Her Cumartesi Taksim’e gidenler, Taksim Dayanışması’nın duyurularına kulak verip toplananlar vs. genel olarak şuna işaret ediyor: “Toplumun bir isteği var.” Ama ne yazık ki, ortak bir amaç olmadığı için (bugünlerde herkesin amacı farklılaştı) bu topluluk tek ses haline gelemiyor ve haliyle toplanması bir işe yaramıyor. Taksim’de yaşanan şiddete gelince, AKP şu anda eski anlamda paramiliter bir güç kullanıyor Taksim’de, bu da esnaf. Ama öte yandan, BEYDER (Beyoğlu Eğlence Yerleri Derneği) açıklama yapıyor, tüm şiddet ortamı polis dolayısıyla çıktı diye. Bu nedenle bir öneri bile getirdi BEYDER, Cumartesi değil de Pazar günleri eylem yapın, değiştirin eylem gününü, dediler. Bunu neden direnişçiler olarak göz önüne almadık, bunu düşünmeliyiz. Ayrıca bazı esnaflar da, “Gaz değil müzik istiyoruz” diye pankart açtılar.
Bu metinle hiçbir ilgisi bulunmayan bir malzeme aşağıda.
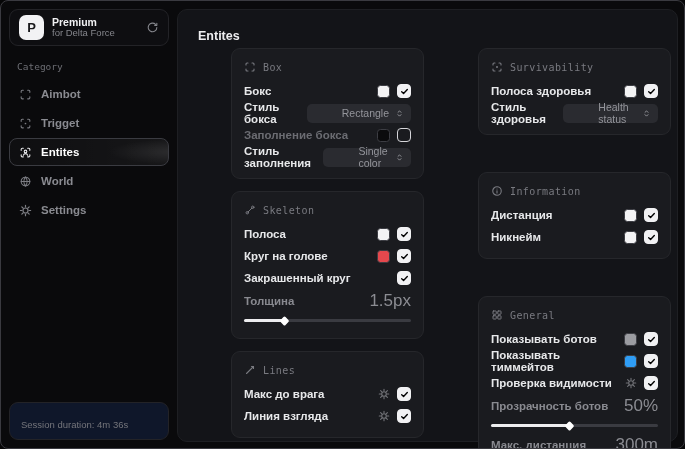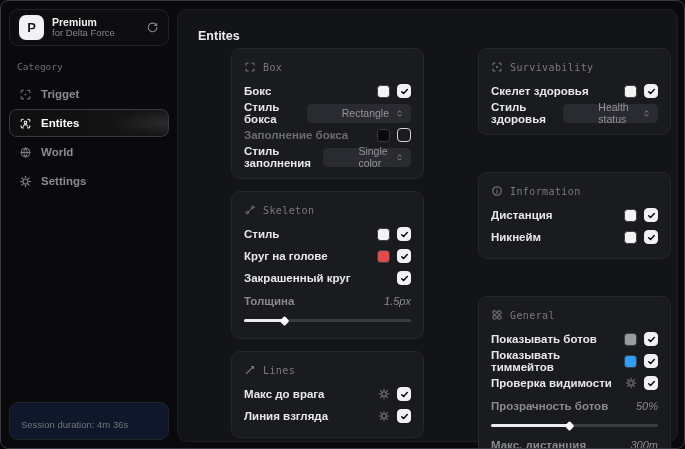"Aimbot" div.nav-item { html: none -> <div> <span> <svg> <path></path> <path></path> <path></path> <path></path> </svg> </span> <span>Aimbot</span> </div> }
Kısacası, Beyoğlu’ndaki bir kesim esnaf da, İstiklal’deki şiddet sorununu ve hayatın durmasını, direnişçilere değil, polise bağlıyor.

(katılımcımız bundan bahsettikten sonra, zaten facebook’tan bir haber aldık:

Beyoğlu Esnafı Forumundan çıkan sonuçlar:

1. Yarın (16 Temmuz) Galatasaray lisesi önünde “Beyoğlu esnafı masa savaşlarından ve polis müdahalesinden rahatsız” diye basın açıklaması.
2. Pazar günü bütün esnaf yürüyüş ve masa sandalyeli eylem yapacak.
3. Cumartesi günü eylemcilere saldıran Ayhan Işık Sokağı esnafı özür dileyecek.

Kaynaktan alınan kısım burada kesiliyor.